L’arrestato ha risposto a tutte le domande del gip negando ogni accusa e ribadendo di averla presa solo per evitare che si potesse fare male. E ha riferito che cosa è successo: la mamma si sarebbe avvicinata allarmata e la bimba piangeva, la donna gli urlava contro e lui avrebbe preso il cellulare non per fotografare la piccola, bensì per riprendere la madre che lo «aggrediva» per avere in futuro, qualora fosse stato necessario, «una prova» proprio per dimostrare quello che era successo.

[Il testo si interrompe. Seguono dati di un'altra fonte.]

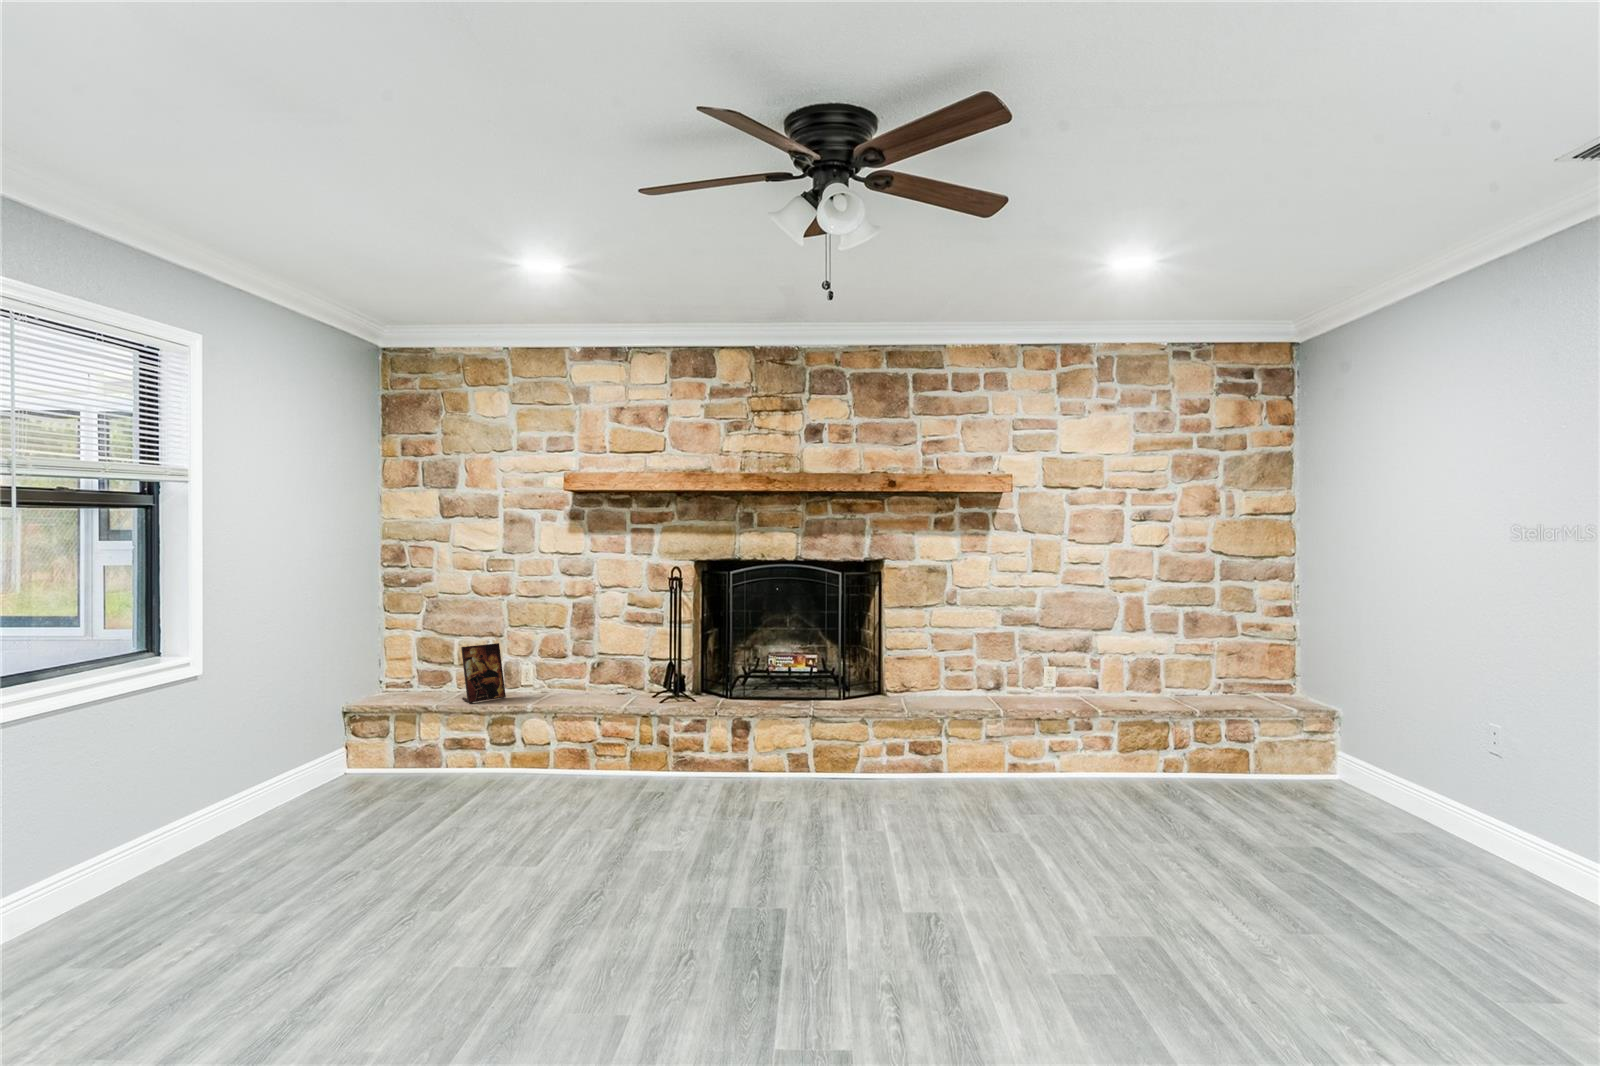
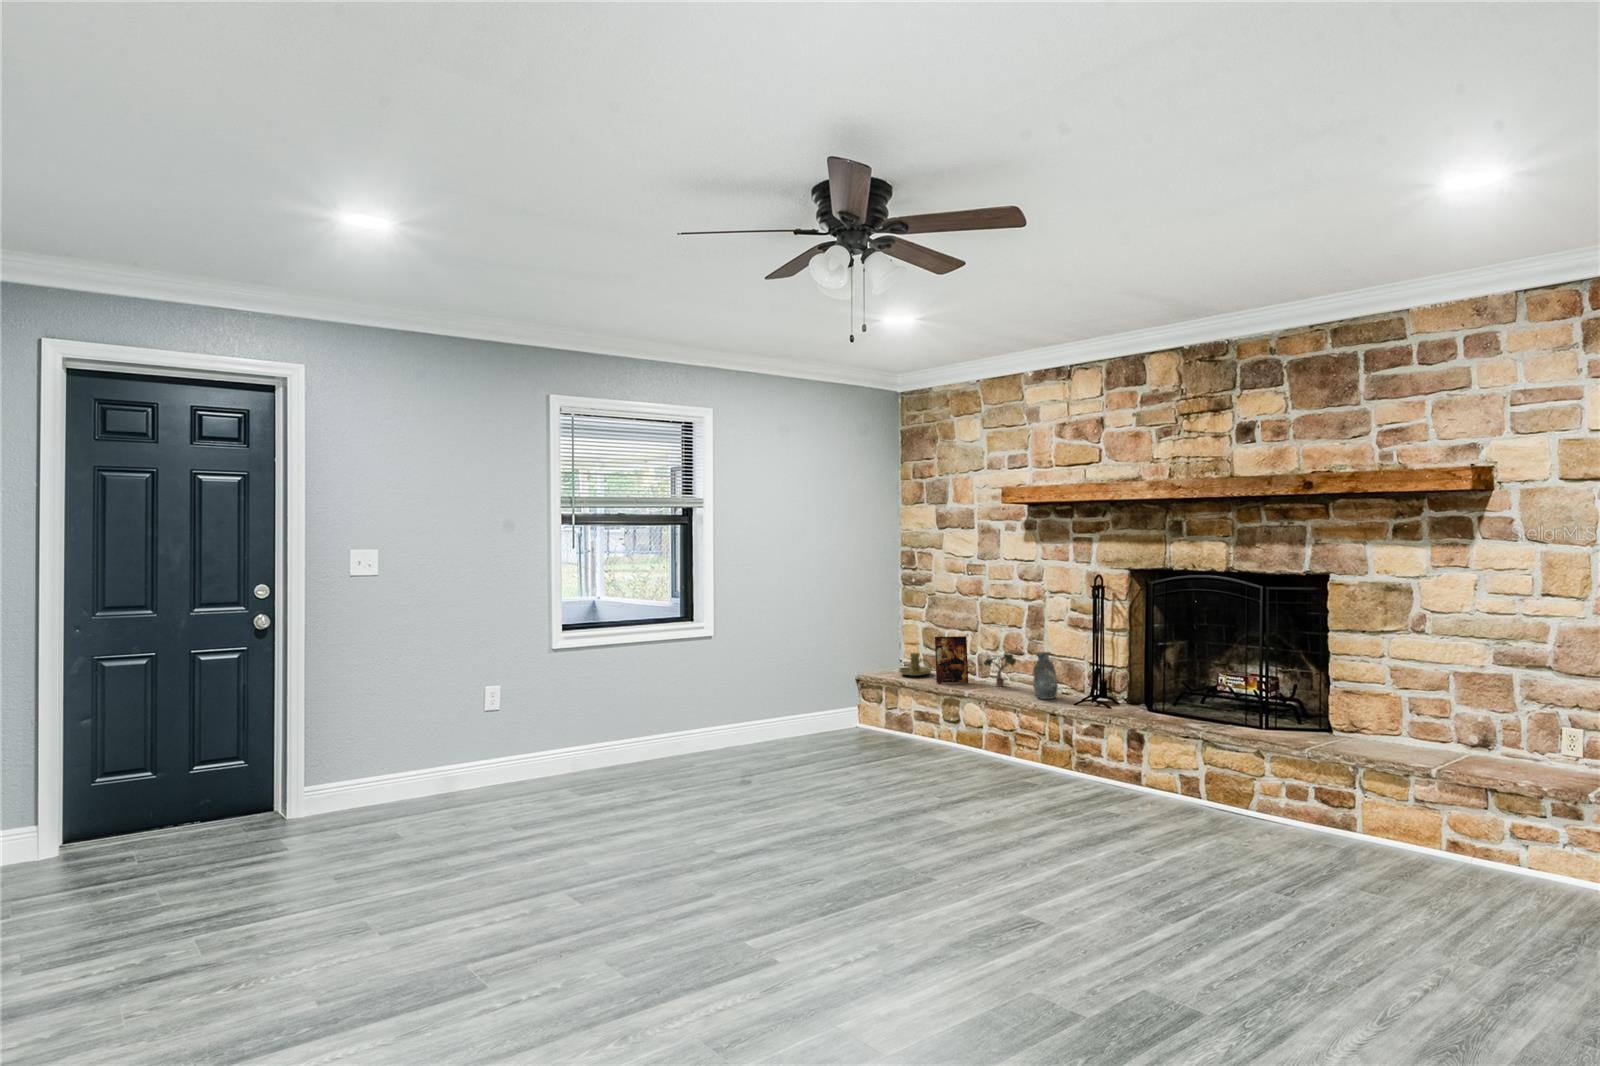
decorative vase: none [603,651,632,703] -> present [1033,652,1058,699]
potted plant: none [523,652,584,697] -> present [983,653,1016,687]
candle holder: none [399,670,450,699] -> present [899,653,932,676]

Da quanto si è appreso, la decisione del giudice per le indagini preliminari è stata presa proprio dopo un’attenta analisi di ogni frame di quei video. Il giovane (noto alle forze dell’ordine per diversi precedenti penali) è tornato subito in libertà, non essendo stato emesso nei suoi confronti alcun provvedimento. Non è escluso che la Questura possa valutare la sua posizione e a breve emettere un provvedimento di espulsione dall’Italia. Il ventinovenne, infatti, è stato più volte beccato dalle forze dell’ordine in giro ubriaco e «intento» a molestare le persone. Per tale motivo, era stato arrestato e condannato. In particolare, lo scorso mese di maggio il giovane gambiano è finito in manette per aver aggredito una passeggera alla stazione. Anzi, in quell’occasione, nelle concitate fasi dell’arresto, ferì un poliziotto causandogli una frattura al dito. Per questo episodio era stato condannato a un anno e quattro mesi, ma rimesso in libertà con obbligo di firma alla polizia giudiziaria. Ma il suo «curriculum» è più lungo: la scorsa settimana era stato denunciato perché minacciava con un bastone alcune persone sedute sui gradini del Duomo di Perugia e, sempre con il bastone, avrebbe colpito più volte il portone della Cattedrale. Infine, nei suoi confronti è stato emesso un Daspo urbano perché l’uomo è stato più volte trovato con oggetti «atti a offendere». Da ieri è tornato in libertà pure per il tentato sequestro della piccola. La decisione del gip ha indignato l’opinione pubblica. Da quanto si è appreso, anche la mamma della piccola è rimasta sorpresa dalla scarcerazione e si è detta molto preoccupata perché teme di poterlo nuovamente vedere in giro e mettere in pericolo la sua bambina.